NSF IIS 0535085 Project Home Page

Scalable, Multimodal Algorithms for Multimedia Information Retrieval

PI: Edward Y. Chang, University of California, Santa Barbara

Project Duration: September 2006 to August 2009

I. Project Summary

The principal design goal of a multimedia retrieval system is to return data (images or video clips) that accurately match users' query concepts (e.g., `animals,' `landscape' or `architectures'). To achieve this design goal, the system must first comprehend a user's query concept thoroughly, and then search efficiently through large repositories to find images or videos that match the concept. These concept-learning and efficient-retrieval requirements pose new scalability challenges for the learning algorithms and indexing methods that do the job. Three major challenges are 1) scarcity of training data, 2) scalability of learning algorithms, and 3) non-traditional and high-dimensional queries. This project addresses these challenges in three separate but interrelated research thrusts.

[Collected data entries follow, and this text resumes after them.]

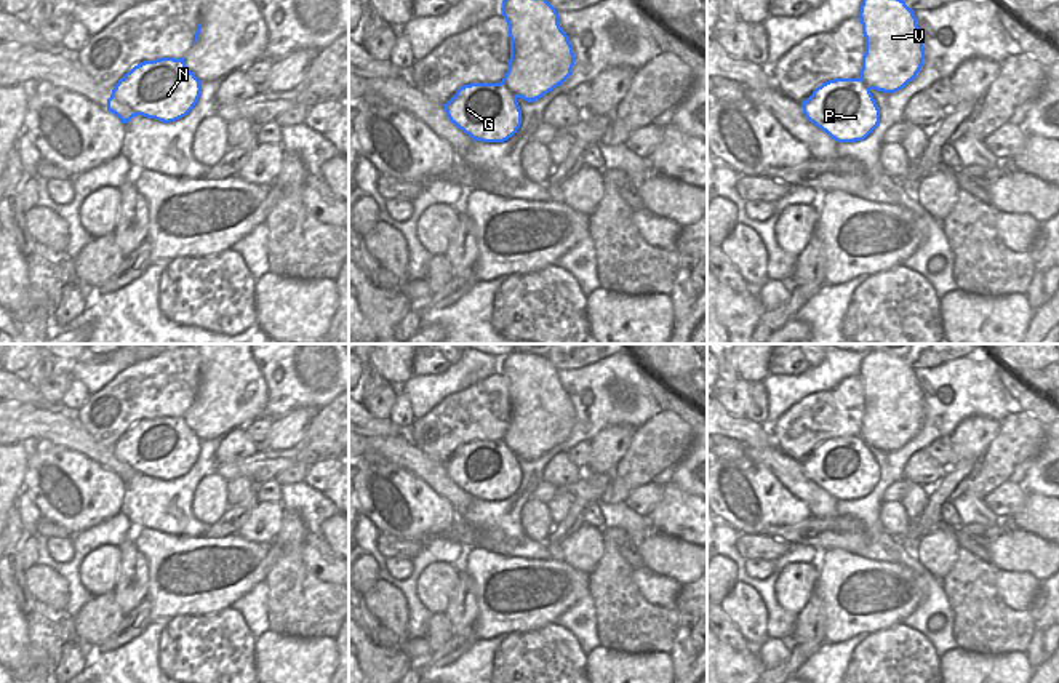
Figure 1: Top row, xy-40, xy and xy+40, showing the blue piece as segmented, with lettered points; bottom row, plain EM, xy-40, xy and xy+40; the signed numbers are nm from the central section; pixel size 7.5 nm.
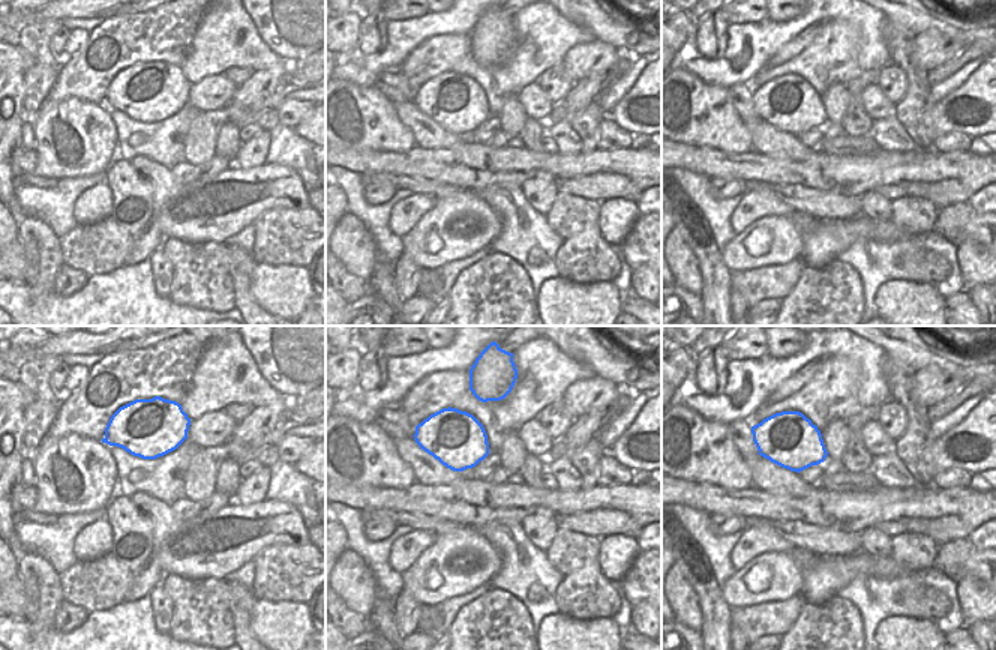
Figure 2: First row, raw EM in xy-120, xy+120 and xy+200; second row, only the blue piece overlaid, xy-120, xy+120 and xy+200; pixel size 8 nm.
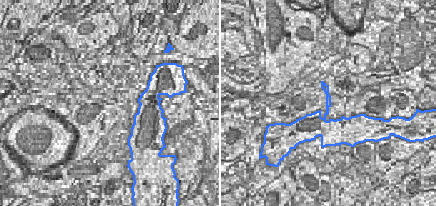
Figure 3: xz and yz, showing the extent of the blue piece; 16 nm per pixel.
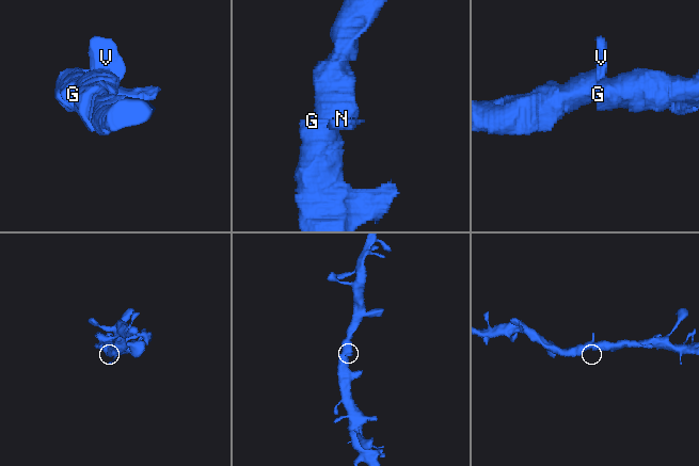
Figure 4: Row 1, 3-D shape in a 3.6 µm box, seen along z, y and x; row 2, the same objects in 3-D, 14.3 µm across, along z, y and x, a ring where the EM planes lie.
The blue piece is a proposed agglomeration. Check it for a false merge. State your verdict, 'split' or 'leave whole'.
leave whole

1. Multimodal active learning algorithms. Keywords and perceptual features are jointly explored for devising active-learning algorithms that can learn a target query-concept based on the concept's characteristics.

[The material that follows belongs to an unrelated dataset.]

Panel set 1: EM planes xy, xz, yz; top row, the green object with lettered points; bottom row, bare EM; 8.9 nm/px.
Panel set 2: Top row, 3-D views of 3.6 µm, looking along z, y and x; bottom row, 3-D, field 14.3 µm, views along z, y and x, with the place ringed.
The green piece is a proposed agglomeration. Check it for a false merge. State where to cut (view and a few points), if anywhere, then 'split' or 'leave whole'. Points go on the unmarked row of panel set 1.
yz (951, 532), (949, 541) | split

2. Scalable kernel machines. Kernel machines such as kernel PCA, Spectral Clustering, and Support Vector Machines (SVMs) are essential statistical tools for analyzing and annotating media data, but their computational intensity is O(n³). This research thrust investigates approximate decomposition and parallel algorithms to reduce the computational intensity.

3. Kernel indexers for hyperplane queries. A concept learned by SVMs is a hyperplane, not a point. This research thrust develops novel high-dimensional indexing methods to support hyperplane queries to work with kernel methods in general and SVMs in particular.

The scalable kernel machine thrust improves the efficiency to analyze and annotate multimedia data. The multimodal active learning thrust uses the analysis and annotation to perform concept-dependent learning. The kernel indexer thrust makes the other two thrusts efficient for retrieval of data matching certain criteria. Together, these three integrated research thrusts provide a solid foundation for building large-scale, next-generation, multimedia information-retrieval systems.

II. Participants & Collaborators

PhD Students

Navneet Panda (CS 2002 - 2006)

Arun Qamra (CS 2002 - 2007)

Wen-Yen Chen (CS, 2005 - 2009)

MS Students

Gengxin Miao (ECE, 2006 - 2007)

Jon Chu (MIT, 2007-2008)

Rong Hu (MIT, 2008-2009)

Alice Li (MIT, 2008-2010)

Brian Wong (MIT, 2008)

Industry Collaborators

Intel

Google

III. Key Results

Six scalable algorithms developed by this project are 1) PSVM, 2) CCF, 3) PFP, 4) Parallel Spectral Clustering, 5) PLDA, and 6) KDX.

1) PSVM:

Support Vector Machines suffer from a widely recognized scalability problem in both memory use and computational time. To improve scalability, we have developed PSVM, which reduces memory use through performing a row-based, approximate matrix factorization, and which loads only essential data to each machine to perform parallel computation. Let n denote the number of training instances, p the reduced matrix dimension after factorization (p is significantly smaller than n), and $m$ the number of machines. PSVM reduces the memory requirement from O(n^2) to O(np/m), and improves computation time to O(np^2/m). Empirical studies on up to 500 computers show PSVM to be effective. Details are documented in the attached report.

2) CCF:

Rapid growth in the amount of data (texts and photos) available on social networking sites has made information retrieval increasingly challenging for users. In this work, we propose a combinational collaborative filtering method (CCF) to perform personalized community recommendations by considering multiple types of co-occurrences in social data at the same time. This filtering method fuses semantic and user information, then applies a hybrid training strategy that combines Gibbs sampling and Expectation-Maximization algorithm. To handle the large-scale dataset, parallel computing is used to speed up the model training. Through an empirical study on the Orkut dataset, we show CCF to be both effective and scalable.

3) PFP:

Frequent itemset mining (FIM) is a useful tool for discovering frequently co-occurring items. Existing FIM algorithms such as Apriori and FP-Growth can be resource intensive when a mined dataset is huge. We have parallelized FP-Growth on MapReduce. Our parallel PF-Growth (PFP) algorithm divides a large-scale mining task into independent computational tasks and maps them onto MapReduce jobs. PFP can achieve near-linear speedup with capability of restarting from computer failures (thanks to MapReduce).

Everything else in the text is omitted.